NGO, forest dept assessing sacred groves across Pune divn, encouraging residents to sustain beneficial traditions
At the moment, Biospheres is collecting data through drone cameras
A unique initiative is afoot to preserve the ancient concept of the ‘devrai’ in the biodiversity wealthy Western Ghats. By assigning worship to nature, the sacred grove notion has for centuries helped sustain maintain forest ecology – but, as traditions and mindsets evolve, the sacrosanct nature of these woodland pockets has slowly been fading. Now, in an attempt to better conserve them, various devrais in protected areas across Pune division — including Durgawadi, Ratanwadi, Tamhini, and more — are being assessed and documented by NGO Biospheres, along with the support of the forest department, in a firstof- its-kind project.
“Devrais have been observed in the forested areas of India for centuries. Tribes and villagers residing in them — even though they have deities — consider the nature around them to be sacred and consciously protect it. Unfortunately, residents of these areas are slowly moving towards more temple- centric cultures and traditions, in contrast to before. Their focus is shifting to performing rituals on temple premises,” explained Sachin A Punekar, founder-president of Biospheres, adding, “This is why we are planning to assess various sacred groves in Pune forest division’s protected areas.
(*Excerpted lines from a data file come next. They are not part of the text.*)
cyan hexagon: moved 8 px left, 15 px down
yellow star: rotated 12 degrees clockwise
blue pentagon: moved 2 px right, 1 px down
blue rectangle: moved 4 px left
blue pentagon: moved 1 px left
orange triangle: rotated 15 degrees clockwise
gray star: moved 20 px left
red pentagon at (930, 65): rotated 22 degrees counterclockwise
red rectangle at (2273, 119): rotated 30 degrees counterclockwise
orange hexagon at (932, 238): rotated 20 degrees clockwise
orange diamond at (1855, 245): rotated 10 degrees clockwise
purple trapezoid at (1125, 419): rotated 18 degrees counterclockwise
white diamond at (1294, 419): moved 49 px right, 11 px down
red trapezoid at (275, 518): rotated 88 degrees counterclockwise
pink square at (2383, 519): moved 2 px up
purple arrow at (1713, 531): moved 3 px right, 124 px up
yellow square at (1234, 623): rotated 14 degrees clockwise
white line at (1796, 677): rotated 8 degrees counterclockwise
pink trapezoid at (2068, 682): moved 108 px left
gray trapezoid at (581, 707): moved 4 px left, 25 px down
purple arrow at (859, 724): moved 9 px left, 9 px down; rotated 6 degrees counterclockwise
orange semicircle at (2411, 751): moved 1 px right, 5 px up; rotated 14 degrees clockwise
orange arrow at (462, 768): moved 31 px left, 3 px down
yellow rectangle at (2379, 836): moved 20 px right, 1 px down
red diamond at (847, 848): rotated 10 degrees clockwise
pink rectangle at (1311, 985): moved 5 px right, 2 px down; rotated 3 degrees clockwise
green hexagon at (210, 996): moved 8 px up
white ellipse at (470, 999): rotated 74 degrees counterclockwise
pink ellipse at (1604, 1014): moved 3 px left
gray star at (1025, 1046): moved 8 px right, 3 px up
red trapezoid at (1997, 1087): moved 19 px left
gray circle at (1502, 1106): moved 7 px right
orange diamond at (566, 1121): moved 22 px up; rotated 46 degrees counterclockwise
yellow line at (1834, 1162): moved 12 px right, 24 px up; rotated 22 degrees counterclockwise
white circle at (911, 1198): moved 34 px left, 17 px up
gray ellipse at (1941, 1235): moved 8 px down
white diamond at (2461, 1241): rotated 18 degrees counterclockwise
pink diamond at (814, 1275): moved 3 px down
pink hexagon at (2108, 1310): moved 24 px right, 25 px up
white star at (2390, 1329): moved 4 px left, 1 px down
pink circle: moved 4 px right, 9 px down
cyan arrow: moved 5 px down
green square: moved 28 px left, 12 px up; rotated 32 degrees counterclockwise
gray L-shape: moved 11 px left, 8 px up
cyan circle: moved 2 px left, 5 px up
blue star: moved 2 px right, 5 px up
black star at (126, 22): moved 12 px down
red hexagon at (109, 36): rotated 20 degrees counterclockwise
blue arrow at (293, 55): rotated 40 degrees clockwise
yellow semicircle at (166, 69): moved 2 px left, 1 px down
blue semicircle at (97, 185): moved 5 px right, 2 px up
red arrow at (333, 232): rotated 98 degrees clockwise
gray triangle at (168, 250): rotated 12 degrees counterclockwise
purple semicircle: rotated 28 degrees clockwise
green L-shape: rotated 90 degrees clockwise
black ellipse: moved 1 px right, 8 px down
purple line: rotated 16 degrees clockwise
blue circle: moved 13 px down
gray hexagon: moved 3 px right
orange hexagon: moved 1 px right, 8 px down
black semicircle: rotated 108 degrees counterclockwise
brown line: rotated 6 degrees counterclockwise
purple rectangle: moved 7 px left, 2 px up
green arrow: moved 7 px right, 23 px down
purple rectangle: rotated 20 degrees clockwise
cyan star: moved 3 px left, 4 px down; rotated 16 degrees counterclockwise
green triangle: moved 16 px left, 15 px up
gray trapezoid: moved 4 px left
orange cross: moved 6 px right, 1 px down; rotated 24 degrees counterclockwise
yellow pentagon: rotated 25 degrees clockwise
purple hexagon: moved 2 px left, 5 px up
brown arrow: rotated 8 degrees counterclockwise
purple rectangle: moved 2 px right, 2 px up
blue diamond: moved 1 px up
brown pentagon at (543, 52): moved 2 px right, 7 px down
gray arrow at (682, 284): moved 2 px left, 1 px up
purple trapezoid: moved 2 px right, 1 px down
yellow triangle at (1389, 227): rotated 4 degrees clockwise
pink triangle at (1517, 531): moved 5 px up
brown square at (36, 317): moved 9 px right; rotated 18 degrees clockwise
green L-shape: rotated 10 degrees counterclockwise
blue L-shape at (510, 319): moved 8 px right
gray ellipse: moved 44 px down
Our focus will not just be on documenting the flora and fauna, but also checking what aspects of it are used by the inhabitants in their daily lives; we will also document regional deities and make a sociocultural assessment.”
Biospheres has already started collecting data through drone cameras to understand the rate at which devrais are shrinking, while studying what is causing this decline.
Emphasising that there is no effective legislation or policy in place to conserve devrais, Punekar further informed, “More and people are getting access to devrais in the name of eco-tourism, without a systematic approach. These places were earlier remote, and the general masses did not have access to them. But, things have changed drastically over the last few years.”
Elaborating on the beliefs followed by devrai residents, he said, “Many age-old beliefs and rituals among such villagers indirectly nurture the local ecology. For instance, some do not harvest all their land — instead, they perform a ritual that involves keeping two flowers on each side of their deity’s idol, and watching which flower falls first. Then, that side of the village is harvested. This general system of belief strongly subscribes to the fact that if the ecology around is harmed or altered without the permission of the deity, the community will be cursed.”
While the ongoing assessment will study such social-cultural nuances that help ecology thrive, they will also delve into what measures can be taken to further protect local biodiversity.
Divisional forest officer (wildlife) for Pune, Shivaji Phatangade, told Mirror, “This project is at a very initial stage. We have started with understanding socio-cultural facets, while spreading awareness amongst residents on how some age-old practices are beneficial. In Bhimashankar, there are three devrais, whose residents’ practices are appreciated. We are motivating these communities to carry these traditions forward. For instance, these villagers have a habit of leaving out food for birds and animals, which helps in their survival — especially that of the Giant Squirrel or Shekru, a flagship species found in great numbers in this region.”